Die Wut war ein gutes Gefühl gewesen. Aber ihr nachzugeben war noch ein viel besseres.

Der Stuhl hatte neben ihr gestanden.

Sie warf im Gerichtssaal kurz einen Blick neben sich und lächelte, als würde sie den Stuhl immer noch sehen können. Händereibend sah sie wieder nach vorn und schaute dem Richter beim Reden zu.
 

Immer und immer wieder hatte sie mit dem Stuhl auf ihn eingeschlagen, irgendwann nicht einmal mehr aus Wut. Bis der Stuhl zerbrochen war.

Dann wollte sie einfach gehen.

Aber jemand hatte sie gesehen, sodass sie gefangen worden war.

Und angezündet hatte sie das Haus nicht, das war einer der Arbeiter von Richard gewesen, nachdem er das Haus nach Schätzen durchsucht hatte. An Geld lag ihr nichts, sie kam an ihre Materialien auch so. Und das war das einzig wichtige.
 

Jetzt saß sie hier also und da und betrachtete die Gesichter des Richters, der Geschworenen und das ihrer Anklägerin.
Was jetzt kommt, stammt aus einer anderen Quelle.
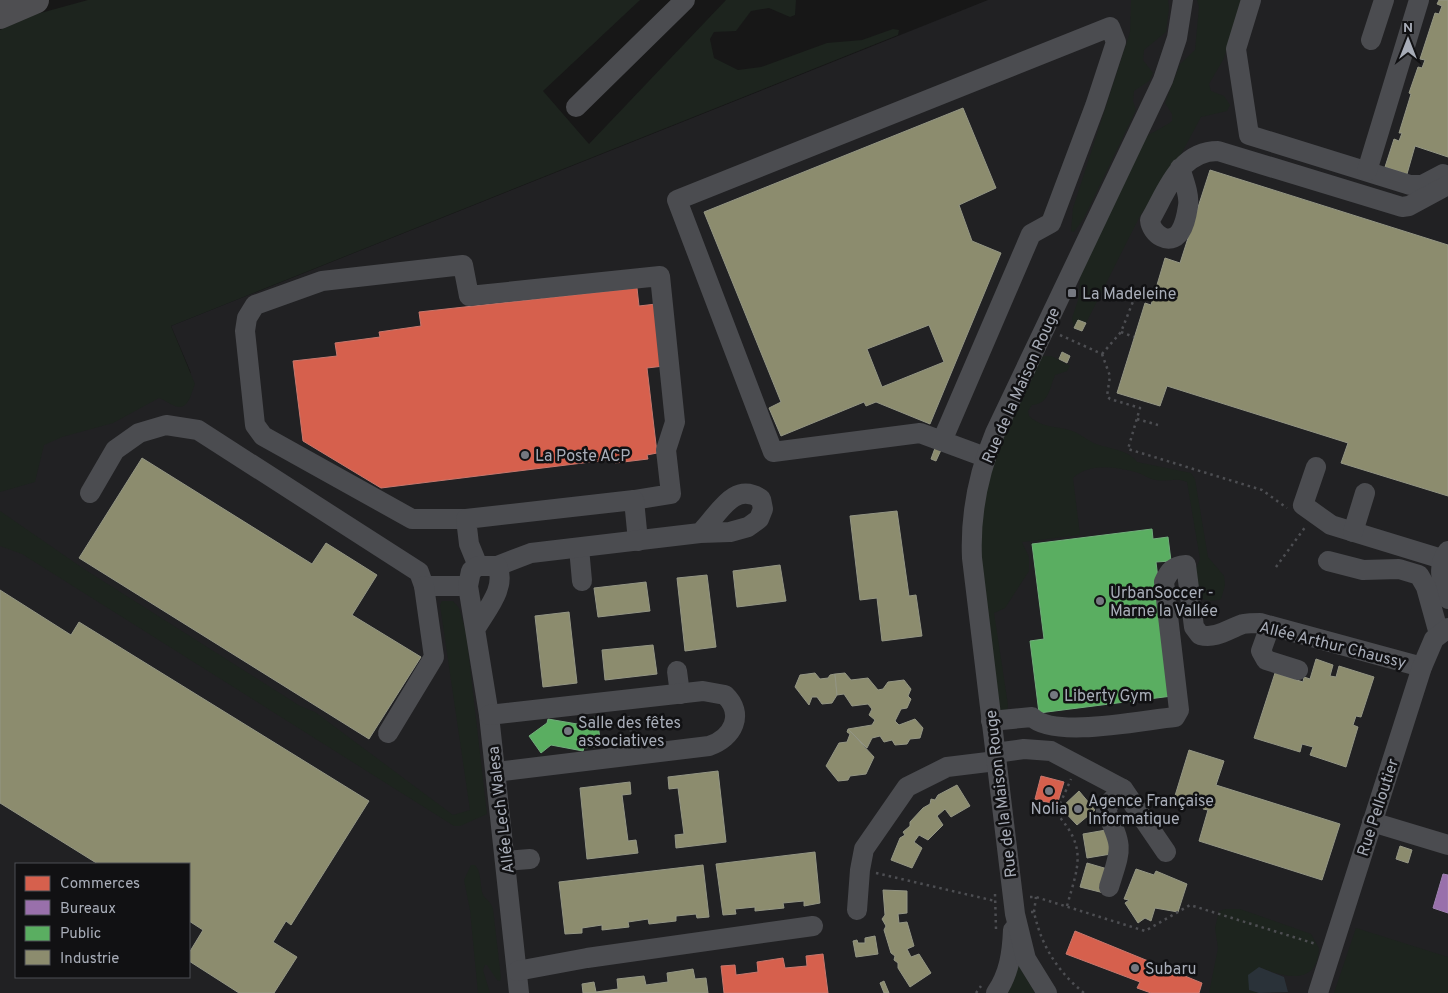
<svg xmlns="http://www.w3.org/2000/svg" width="1448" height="993" font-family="Overpass,sans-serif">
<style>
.built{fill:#212123;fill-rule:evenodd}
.green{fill:#1d241e}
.water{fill:#2a3239}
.shops{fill:#d6604d;stroke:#c8776d}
.offices{fill:#9970ab;stroke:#9e82af}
.public{fill:#5aae61;stroke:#71ae7b}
.industry{fill:#8c8c6e;stroke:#949684;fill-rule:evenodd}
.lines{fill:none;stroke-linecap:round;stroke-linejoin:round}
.path{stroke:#4d4e52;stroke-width:2.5;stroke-dasharray:2.5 4;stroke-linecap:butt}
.minor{stroke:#4b4c50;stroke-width:20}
.highway{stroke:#4e4e51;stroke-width:28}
.poi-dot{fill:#757880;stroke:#111113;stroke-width:2}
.labels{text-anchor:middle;stroke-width:5;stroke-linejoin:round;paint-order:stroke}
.poi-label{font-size:16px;fill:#a8adb8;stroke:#111113;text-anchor:start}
.street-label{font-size:16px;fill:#a8adb8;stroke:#111113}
</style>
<rect width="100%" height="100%" fill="#171717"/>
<path class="built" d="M988,0h460v993h-1448v-564l191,-56 -20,-47zM16,864h173v113h-173z"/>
<g class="green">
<path d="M88,0h552l-97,91 46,53 137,-144h70l-1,15 -5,2 -21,-9 -18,3 -15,20 -22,1 -4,7 4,19 24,12 23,-3 66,-24 35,-3 31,-11 6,1 -1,5 -727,291 24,58c-4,9 -6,27 -20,22 -6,-2 -10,-6 -16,-8l-46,25 -51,14 -18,8 -9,37 -35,10v-462l37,-16z"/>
<polygon points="1131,0 1168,0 1169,8 1166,32 1144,50 1143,60 1153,73 1149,81 1134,91 1133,101 1136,110 1084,218 1074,232 1071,231 1073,208 1130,32"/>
<path d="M1197,0h48l-22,60 -14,24 2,7 13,5 6,9 -3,6 -26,6 -23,43 -38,56 -54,107 -8,-3 -4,8 -2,-10 7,-21 1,-21 65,-139c9,-6 18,-9 27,-16v-7l-7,-11 15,-39 15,-14 4,-43z"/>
<path d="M1039,356h12l19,10 -3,5 -12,4c-6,14 -6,29 -23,30l-4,6 1,5c16,14 29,9 46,16 8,4 16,11 24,13 13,4 31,6 38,17l54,11 4,6 13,78 16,19 1,9 -4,14c-9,3 -15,2 -24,-3l-4,-20 7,-17 -13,-77c-11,-5 -20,0 -31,-2 -6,-1 -10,-4 -15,-6 -21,-7 -51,-12 -68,4l7,57 -58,7 7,15v14l-24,37 -11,5 14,92 -1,6h-10c-9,-77 -31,-172 -6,-247 11,-35 33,-73 48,-108z"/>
<polygon points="0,511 84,569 300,706 315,712 453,815 470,810 440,605 442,601 453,601 459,608 466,632 487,814 460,826 454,826 22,554 0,546"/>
<path d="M471,865h4c6,6 5,18 7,27 2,8 8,7 11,17l8,69 -1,3 -3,-1 -10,-15h-2l-2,5 7,23h-12l-8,-83 -6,-30z"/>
<path d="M1226,909h14l71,25 8,14c-1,39 -36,29 -60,19l-10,22 10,4h-50l9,-45 -3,-20 4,-17z"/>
<polygon points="1356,928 1448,957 1448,993 1334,993"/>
<polygon points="1016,961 1034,991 1034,993 1008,993"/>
</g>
<polygon class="water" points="1259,967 1284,977 1288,992 1259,993 1249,990 1248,975"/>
<g class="shops">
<polygon points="637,288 639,306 656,304 664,366 647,368 657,453 647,455 648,459 615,463 615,459 381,488 303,441 293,361 337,356 335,343 380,337 379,332 421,326 419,312"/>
<polygon points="1041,776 1064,782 1057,805 1035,799"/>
<polygon points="1075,931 1202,983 1199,993 1151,993 1137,988 1140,982 1066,954"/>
<polygon points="823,954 828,993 724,993 721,966 735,965 736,975 758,972 757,962 783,958 785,968 807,966 806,956"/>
</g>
<polygon class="offices" points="1443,874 1448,875 1448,913 1433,908"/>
<g class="public">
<polygon points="1152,529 1153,539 1168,537 1171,561 1156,562 1172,696 1039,713 1030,641 1044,639 1032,544"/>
<polygon points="597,717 601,746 584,748 583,751 551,745 541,753 529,736 547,723 548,719 583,725 582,719"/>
</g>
<g class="industry">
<polygon points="1439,0 1448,0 1448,157 1415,146 1407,174 1385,167 1394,139 1399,141 1402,133 1399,133 1411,94 1409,93 1418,67 1422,68 1425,60 1420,59 1435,13 1439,14 1442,6 1437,4"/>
<path d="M963,108l33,80 -37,17 13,36 29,12 -71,171 -54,-22 -10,4 -2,-4 -83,34 -12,-28 12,-6 -77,-190zM929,325l15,37 -62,25 -15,-38z"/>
<polygon points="1210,170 1448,245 1448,496 1341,463 1348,443 1167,386 1160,406 1117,393 1145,303 1151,305 1165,258 1180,263"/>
<polygon points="1078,320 1086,323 1082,331 1074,328"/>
<polygon points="1062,352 1070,356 1067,363 1059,359"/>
<polygon points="935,448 941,450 936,461 931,459"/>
<polygon points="142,458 312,564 326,543 377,575 352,615 421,657 369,739 79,558"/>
<polygon points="897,511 909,596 916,595 922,636 882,641 877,598 860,600 850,516"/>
<polygon points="780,565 786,601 737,607 733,571"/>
<polygon points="707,575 716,647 685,651 677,578"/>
<polygon points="646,582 650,611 598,617 594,588"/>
<polygon points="0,590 71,635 79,622 369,801 291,925 286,921 273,942 297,957 274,993 239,993 189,961 189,953 203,930 189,921 189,864 98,864 0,803"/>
<polygon points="569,612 577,683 543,687 535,616"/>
<polygon points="653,645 657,674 605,680 602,650"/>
<polygon points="1316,659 1333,665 1330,676 1336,677 1339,666 1374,677 1361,717 1356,716 1353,725 1358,727 1346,767 1310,755 1313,747 1302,744 1300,752 1254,738 1275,673 1303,682 1304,677 1310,679"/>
<polygon points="815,673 820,679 828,678 830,675 835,674 837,695 832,703 822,704 817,697 812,697 809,705 795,687 800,675"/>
<polygon points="845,673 851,680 868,678 878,690 883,689 888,682 904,680 911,689 908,696 911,699 907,708 901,709 895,721 899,725 915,719 923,728 920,738 910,739 907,744 895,745 892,740 884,742 880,736 872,738 867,748 848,729 872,725 875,720 869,715 872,709 868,704 852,706 844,694 837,695 835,674"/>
<polygon points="848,729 874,757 866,774 850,776 848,780 838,781 826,766 839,743 847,742 850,734 847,732"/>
<polygon points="1189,750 1224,761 1216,785 1340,824 1322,880 1199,841 1208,810 1203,809 1204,807 1199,805 1199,807 1174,799"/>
<polygon points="718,771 726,842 676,848 675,835 684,834 678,788 669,789 668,777"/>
<polygon points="630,782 631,794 622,795 628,841 636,840 638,853 587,859 580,788"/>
<polygon points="957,785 970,806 951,817 945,809 937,816 943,825 928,840 919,835 914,842 922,848 912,868 891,860 900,838 905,835 903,832 910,826 910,822 923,808 930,804 931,799 935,800 938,795"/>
<polygon points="1079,791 1095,810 1077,825 1061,808"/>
<polygon points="1106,830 1111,854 1087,858 1083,834"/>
<polygon points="1400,846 1412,850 1408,863 1396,859"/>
<polygon points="815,852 820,903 804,906 804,901 783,903 784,908 755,911 755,907 735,909 736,914 723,915 716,864"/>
<polygon points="1087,863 1111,870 1104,893 1080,887"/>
<polygon points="703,865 709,917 697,918 696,914 676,916 676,921 649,924 648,919 628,922 629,927 602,930 602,925 582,928 582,933 565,934 559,882"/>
<polygon points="1136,869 1154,875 1156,871 1187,884 1178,912 1155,908 1151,921 1145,918 1138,923 1125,903 1129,900 1124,899"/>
<polygon points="883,890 907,891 907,913 898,914 899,923 907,922 914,946 907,949 911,957 919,954 931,973 910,987 898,968 898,963 894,960 895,956 891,953 884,930 886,926 882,919 885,915"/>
<polygon points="875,936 878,954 856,957 853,941 857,940 858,943 865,943 865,938"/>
<polygon points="693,969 695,979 706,978 708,993 583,993 582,984 594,982 596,992 618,989 617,979 644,976 646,985 668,982 667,973"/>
<polygon points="884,981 889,993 884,993 880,983"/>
</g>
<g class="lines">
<g class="path">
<polyline points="1121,332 1134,337"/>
<polyline points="1060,335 1102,354"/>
<polyline points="1102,354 1110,376 1107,396 1110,399 1140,408 1128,449 1262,490 1287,508"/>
<polyline points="1102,354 1121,332 1134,299 1139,296 1152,300"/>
<polyline points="1137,419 1158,425"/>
<polyline points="1276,567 1306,526"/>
<polyline points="629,716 632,741"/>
<polyline points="631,727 639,726"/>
<polyline points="876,873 995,901"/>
<polyline points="995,894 996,929"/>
<polyline points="1030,897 1036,897 1145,931 1190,905 1316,944"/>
<path d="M1067,906c11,-40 21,-58 -11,-93l15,-34"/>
<path d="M1031,912h3c7,33 23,59 50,81"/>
<polyline points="1034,912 1036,897"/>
<polyline points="976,993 981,986"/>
</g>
<g class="minor">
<polyline points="1251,0 1236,49 1249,135 1410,185 1422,185 1443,174"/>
<polyline points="1371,40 1384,0"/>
<polyline points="576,107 685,0"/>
<path d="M1180,168c3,10 10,27 8,38 -1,7 -4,20 -8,26 -10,15 -29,2 -30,-12 17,-29 29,-69 68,-69l184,56 7,-1 39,-21"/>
<polyline points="1367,171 1419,0"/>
<polyline points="942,441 1031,234 1051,223 1095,106 1116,42 1110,27 677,200 773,452 920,433 985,457"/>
<polyline points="1316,467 1303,505 1331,525 1442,559"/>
<polyline points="90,493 115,450 139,433 166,425 198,430 419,572 424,586 468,586"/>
<polyline points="466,519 412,519 263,436 255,425 245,331 247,318 255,305 322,281 463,265 469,296 660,276 675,422 666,450 671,494 634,500"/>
<polyline points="1353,532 1365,493"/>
<polyline points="579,548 582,581"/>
<path d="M1448,551c-12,14 -6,32 0,48"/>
<polyline points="1328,561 1363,570 1399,569 1419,575 1426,587 1439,634"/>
<polyline points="478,566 469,544 466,519 634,500 638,541"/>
<path d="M497,566l34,-13 169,-20 30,-1 18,-5 11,-8 4,-10 -2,-10c-28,-19 -43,17 -61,34"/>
<polyline points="1270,626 1261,651 1266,660 1298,670"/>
<path d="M476,628c11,-19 31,-41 21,-62h-19l-7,5 -3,15 21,129 30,278"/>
<polyline points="677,671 680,694"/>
<path d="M489,715l214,-24 22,4c20,19 8,43 -16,51l-213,26"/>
<path d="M991,721l41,-4c22,22 111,3 143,0l4,-7 -15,-128c5,-11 9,-16 22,-17l8,62 6,8c17,4 28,-6 43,-11 6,-1 12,-1 17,-1l162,44"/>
<polyline points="388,733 434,657 424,586"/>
<polyline points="995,753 1024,749 1051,751 1123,789 1166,852"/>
<polyline points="1372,822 1448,845"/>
<polyline points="506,861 530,859"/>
<path d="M1109,887c12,-39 15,-38 -3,-76l4,-9 13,-13"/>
<polyline points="857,910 860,870 864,849 907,787 947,767 996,761"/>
<polyline points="517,971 587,958 813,926"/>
<path d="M996,993c13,-19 16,-39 17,-63"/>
<path d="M1047,993l-21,-34 -11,-45 -43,-356c-2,-44 6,-84 23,-125l168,-353 14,-42 6,-38"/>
<polyline points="1318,993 1422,667 1434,639 1448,628"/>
</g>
<polyline class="highway" points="0,15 35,0"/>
</g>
<g class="poi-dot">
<rect x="1067" y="288" width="10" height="10" rx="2.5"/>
<circle cx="525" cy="455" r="5"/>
<circle cx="1100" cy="601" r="5"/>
<circle cx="1054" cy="695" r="5"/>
<circle cx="568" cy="731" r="5"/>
<circle cx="1049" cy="791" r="5"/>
<circle cx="1078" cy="809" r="5"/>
<circle cx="1135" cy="968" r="5"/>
</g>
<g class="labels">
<g class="poi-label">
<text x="1082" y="299">La Madeleine</text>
<text x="535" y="461">La Poste ACP</text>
<text x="1110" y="598">UrbanSoccer -<tspan x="1110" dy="18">Marne la Vallée</tspan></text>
<text x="1064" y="701">Liberty Gym</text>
<text x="578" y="728">Salle des fêtes<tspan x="578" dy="18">associatives</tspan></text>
<text x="1088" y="806">Agence Française<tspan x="1088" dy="18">Informatique</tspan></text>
<text x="1049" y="814" text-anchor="middle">Nolia</text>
<text x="1145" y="974">Subaru</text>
</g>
<g class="street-label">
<text transform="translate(1020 385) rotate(-66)" y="6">Rue de la Maison Rouge</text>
<text transform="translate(1333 644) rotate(14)" y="6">Allée Arthur Chaussy</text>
<text transform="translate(1000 794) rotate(-97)" y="6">Rue de la Maison Rouge</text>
<text transform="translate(1377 807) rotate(-72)" y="6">Rue Pelloutier</text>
<text transform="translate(500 810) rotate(-97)" y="6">Allée Lech Walesa</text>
</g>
</g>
<rect x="15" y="863" width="175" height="115" fill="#111113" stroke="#4d4f55"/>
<rect x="25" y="876" width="25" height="15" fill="#d6604d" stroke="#4d4f55"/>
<text x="60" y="888" font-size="15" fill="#a8adb8">Commerces</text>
<rect x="25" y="900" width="25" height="15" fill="#9970ab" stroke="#4d4f55"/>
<text x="60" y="913" font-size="15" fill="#a8adb8">Bureaux</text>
<rect x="25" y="926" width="25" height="15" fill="#5aae61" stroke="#4d4f55"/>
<text x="60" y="938" font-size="15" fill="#a8adb8">Public</text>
<rect x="25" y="950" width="25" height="15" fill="#8c8c6e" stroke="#4d4f55"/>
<text x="60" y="963" font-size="15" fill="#a8adb8">Industrie</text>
<g transform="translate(1408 40)" stroke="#111113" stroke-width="4" paint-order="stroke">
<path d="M0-4L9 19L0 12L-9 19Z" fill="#a8adb8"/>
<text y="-8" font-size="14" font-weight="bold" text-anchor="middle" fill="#a8adb8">N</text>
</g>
</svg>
Na, wenigstens war sie eigentlich zu hübsch, um es zu verschwenden.

Während sie darüber nachdachte, wie sie der jungen Frau das hübsche Gesicht abluchsen könnte, kramte sie in ihrer Rocktasche nach einem kleinen Fläschchen und einer Dose mit Pulver.
 

Es war nicht so, dass sie Angst vor dem Tod hatte.

Zumindest nicht im Moment. Sie hatte aber keine Lust, sich dem Kreislauf des Lebens zu fügen.

Das war zu einfach.

Zu einfallslos.

Für einen Augenblick schloss sie dir Augen.

So wie Chaos in ihrem Kopf herrschte, sollte auch Chaos in ihrer Welt herrschen. Und da sie jetzt gerade in dem Gerichtssaal saß und der offensichtlich im Moment zu ihrer Welt gehörte, wollte sie hier Chaos haben.

Über den Gedanken lachend, wie sie das jetzt anstellen würde, stand sie auf. Das Lachen war schrill und nicht humorvoll, wurde zwischendurch eher zu einem Kichern und endete schließlich darin, dass die verschreckte Menge ebenfalls aufstand und der Wachposten auf sie zugerannt kam.
 

Grinsend schielte sie zu ihm herüber, aber je näher er kam, desto mehr wurde ihr Gesicht zu einer wütenden Fratze. Die Wut war ein gutes Gefühl.
 

Und mit den beiden ätzenden Chemikalien in ihrer Hand würde sie ihrer Wut hier auch freien Lauf lassen.
 

Und wenn sie fertig war, lachend den Gerichtssaal anzünden.